"8 ноября.
Тверь. Кто, смотря здесь на Волгу, скажет, что это тот исполин, который орошает многолюдные губернии -- прекрасную часть России. Тысячи рек впадают в нее, как средство явиться в своем величии. Не так ли гений, обладающий средствами для своего развития, объемлет все, соображая, выводит новые средства, способствующие достигнуть цели. Если же железная рука обстоятельств стеснит его -- он погибнет в толпе. Пусть кипят благородные страсти, пусть творческий ум следит окружающее, погружается в соображения, страстность замрет под угнетающей бедностью, силы упадут, вырываясь из тяготящих рук ее; ум, лишенный средств развиться образованием, погрязнет в предрассудках; стремясь к новому, будет делать ложные выводы или найдет то, что давно уже было известно. Так, смотря на Волгу, мысль моя невольно перенеслась к гению. Да, гений, имеющий средства развиться, подобен Волге, вмещающей в берегах своих обширную массу втекающих в нее вод.
Цель гения не слава, а удовлетворение внутреннего чувства и блага человечества.
Медное. Ходил на кладбище. Это род мостовой: на каждой могиле два, три серых камня -- признак, где прах утраченного.
С какой тоской, с каким влечением идешь к могиле любимого существа, где хранится прах тебе священный...
Так бродил я с тоской у могилы моего отца. Горячие слезы лились на дерн, под которым хранятся его останки. Они и теперь льются при воспоминании о нем.
Со мной ехал испанец. Он горячился на дождь: "Если бы можно было, я бы заколол его кинжалом", -- говорил он. Бесился на дорогу, на экипаж, на то, что ехали, на день, на ночь, на то и на то, ну, словом, -- на все. Наконец ему пришла идея посердиться на меня. Я одним взглядом оледенил его испанскую кровь, и он целую станцию молчал и ни на кого не сердился.
Тверские равнины очаровательны! местами, как острова, темнеют рощи, виднеются берега Тверцы. Далее леса увеличиваются, равнина превращается в цепь холмов; центр их и главная возвышенность под Ижорской станцией. Тут видно как бы последнее усилие природы восторжествовать над низменностию, холмы исчезают, однообразные болота тянутся на сотни верст. Утомительно тяжело! и вдруг Петербург, рожденный гением Петра.

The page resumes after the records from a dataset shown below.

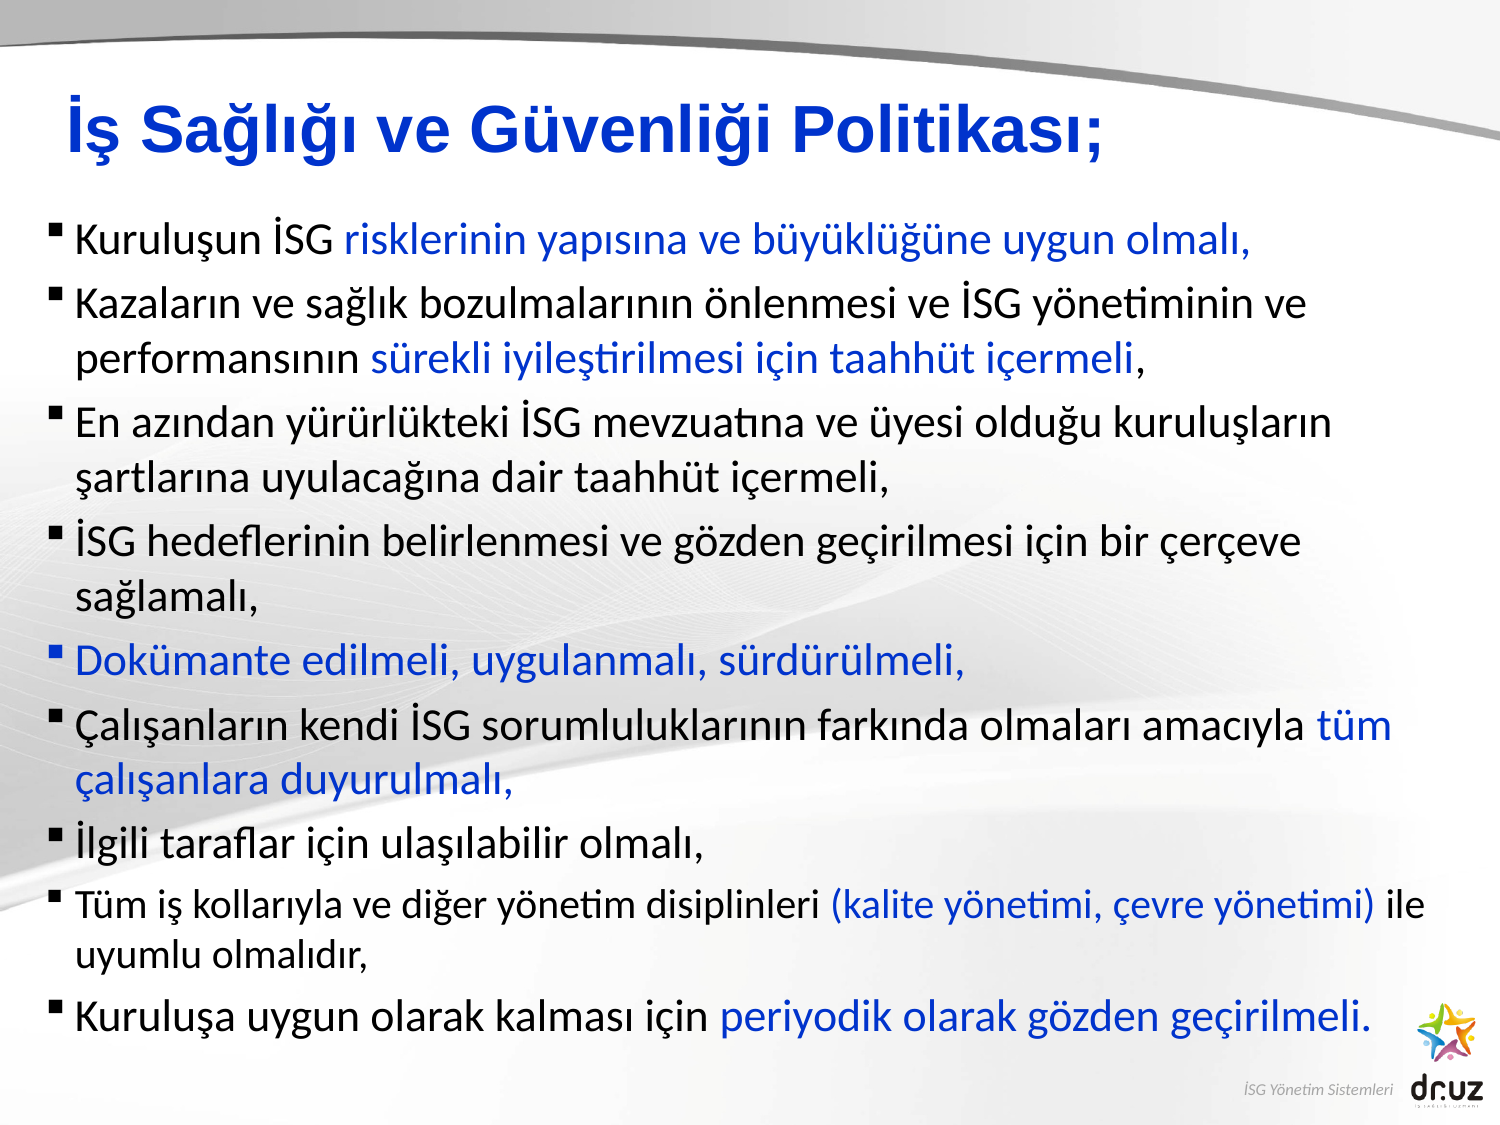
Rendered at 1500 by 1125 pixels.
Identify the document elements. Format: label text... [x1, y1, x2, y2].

list Kuruluşun İSG risklerinin yapısına ve büyüklüğüne uygun olmalı, Kazaların ve sağlık bozulmalarının önlenmesi ve İSG yönetiminin ve performansının sürekli iyileştirilmesi için taahhüt içermeli, En azından yürürlükteki İSG mevzuatına ve üyesi olduğu kuruluşların şartlarına uyulacağına dair taahhüt içermeli, İSG hedeflerinin belirlenmesi ve gözden geçirilmesi için bir çerçeve sağlamalı, Dokümante edilmeli, uygulanmalı, sürdürülmeli, Çalışanların kendi İSG sorumluluklarının farkında olmaları amacıyla tüm çalışanlara duyurulmalı, İlgili taraflar için ulaşılabilir olmalı, Tüm iş kollarıyla ve diğer yönetim disiplinleri (kalite yönetimi, çevre yönetimi) ile uyumlu olmalıdır, Kuruluşa uygun olarak kalması için periyodik olarak gözden geçirilmeli. [44, 208, 1476, 1125]
picture [0, 0, 1500, 1125]
text_box İş Sağlığı ve Güvenliği Politikası; [51, 87, 1402, 183]
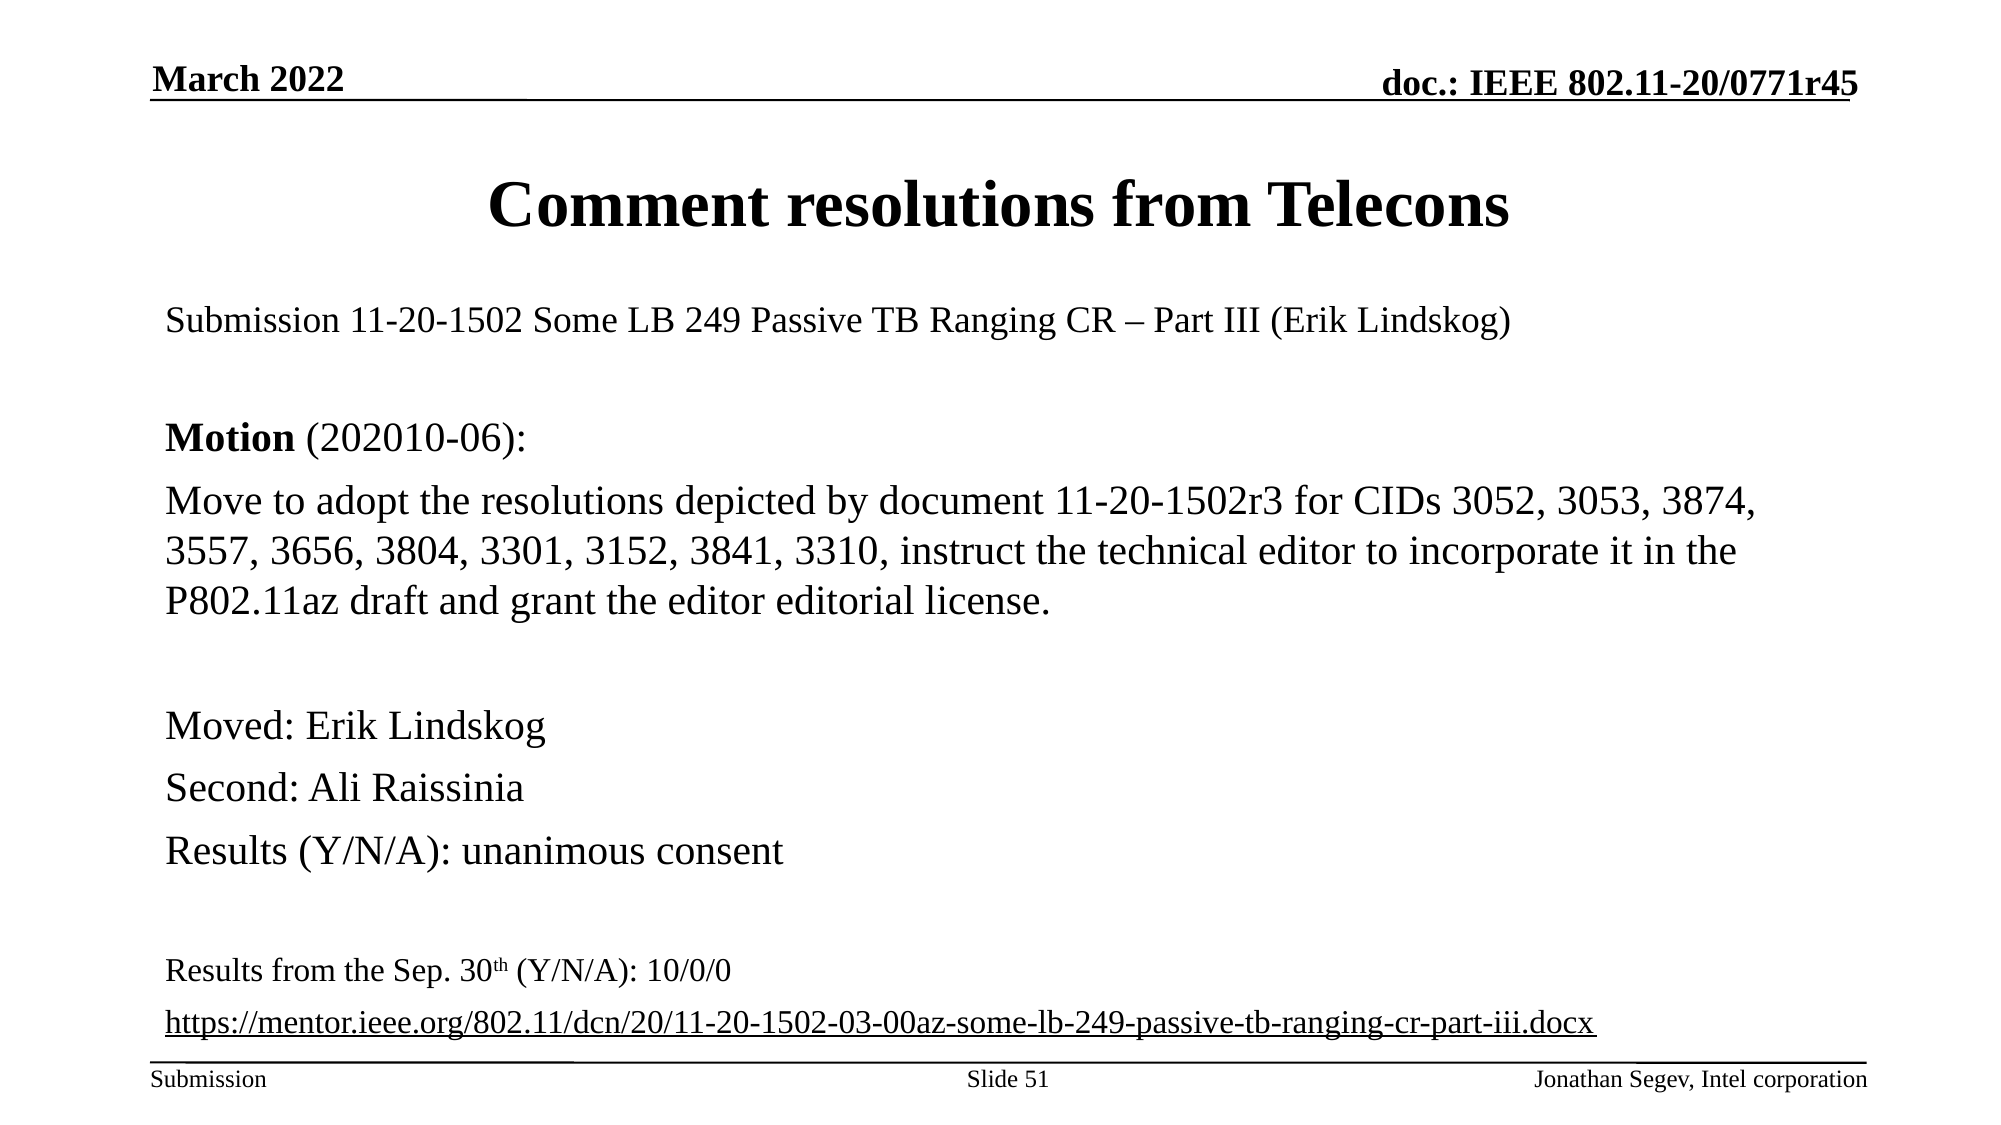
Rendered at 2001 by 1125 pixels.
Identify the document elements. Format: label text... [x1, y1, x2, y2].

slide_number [152, 54, 563, 100]
slide_number Slide 51 [950, 1061, 1067, 1123]
title Comment resolutions from Telecons [149, 112, 1850, 286]
list Submission 11-20-1502 Some LB 249 Passive TB Ranging CR – Part III (Erik Lindskog) Motion (202010-06): Move to adopt the resolutions depicted by document 11-20-1502r3 for CIDs 3052, 3053, 3874, 3557, 3656, 3804, 3301, 3152, 3841, 3310, instruct the technical editor to incorporate it in the P802.11az draft and grant the editor editorial license. Moved: Erik Lindskog Second: Ali Raissinia Results (Y/N/A): unanimous consent Results from the Sep. 30th (Y/N/A): 10/0/0 https://mentor.ieee.org/802.11/dcn/20/11-20-1502-03-00az-some-lb-249-passive-tb-ranging-cr-part-iii.docx [149, 286, 1850, 1000]
footer Jonathan Segev, Intel corporation [1171, 1061, 1869, 1093]
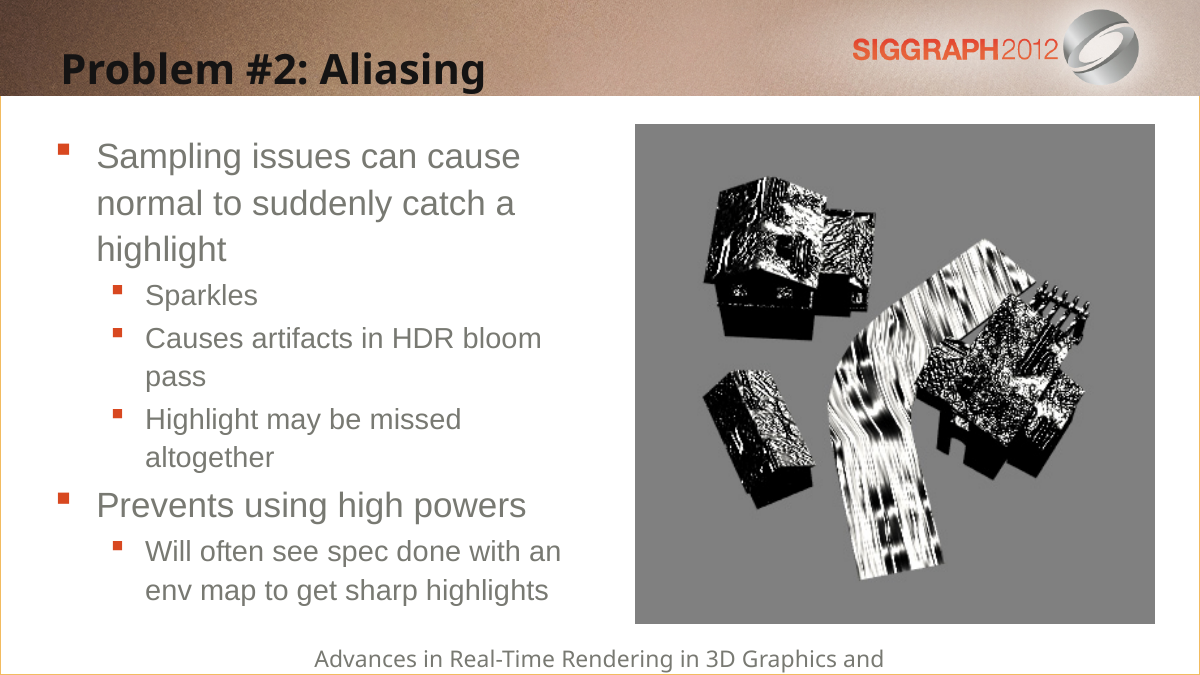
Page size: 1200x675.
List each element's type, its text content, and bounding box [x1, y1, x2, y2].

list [635, 124, 1155, 625]
picture [0, 0, 1200, 96]
text_box Problem #2: Aliasing [48, 37, 1090, 100]
list Sampling issues can cause normal to suddenly catch a highlight Sparkles Causes artifacts in HDR bloom pass Highlight may be missed altogether Prevents using high powers Will often see spec done with an env map to get sharp highlights [40, 122, 582, 625]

За Валдаем гряда холмов образует пространную ложбину, по которой, извиваясь, струится источник.
Я помню другие реки. Река с шумом несется под ногами и, дробясь, сыплется в бездну. Над ней гул тысячи молотков сливается с шумом воды. Вдали подернутые мохом скалы упираются в скалы, образуя цепи гор. Эти горные цепи высятся над облаками, оковывают свод неба и сливаются с дальней синей мглою. Душа скоро утомляется таким величием -- хочется отдыха и более кротких видов.
. . . . . . . . . . . . . . . . . . . . . . . . .
Я люблю осень. Шелест падающих листьев, пожелтевшие поля, шум осеннего ветра отрадны мне. Может, уныние природы и вой ветра родственны моей душе; верно, на ней остался отпечаток моей печальной юности...
Твой навсегда Диомид.
P. S. Может быть, скоро пришлю тебе, друг и брат, журнал моего московского житья. Извини меня за поспешность, за все, за все и за дурной почерк".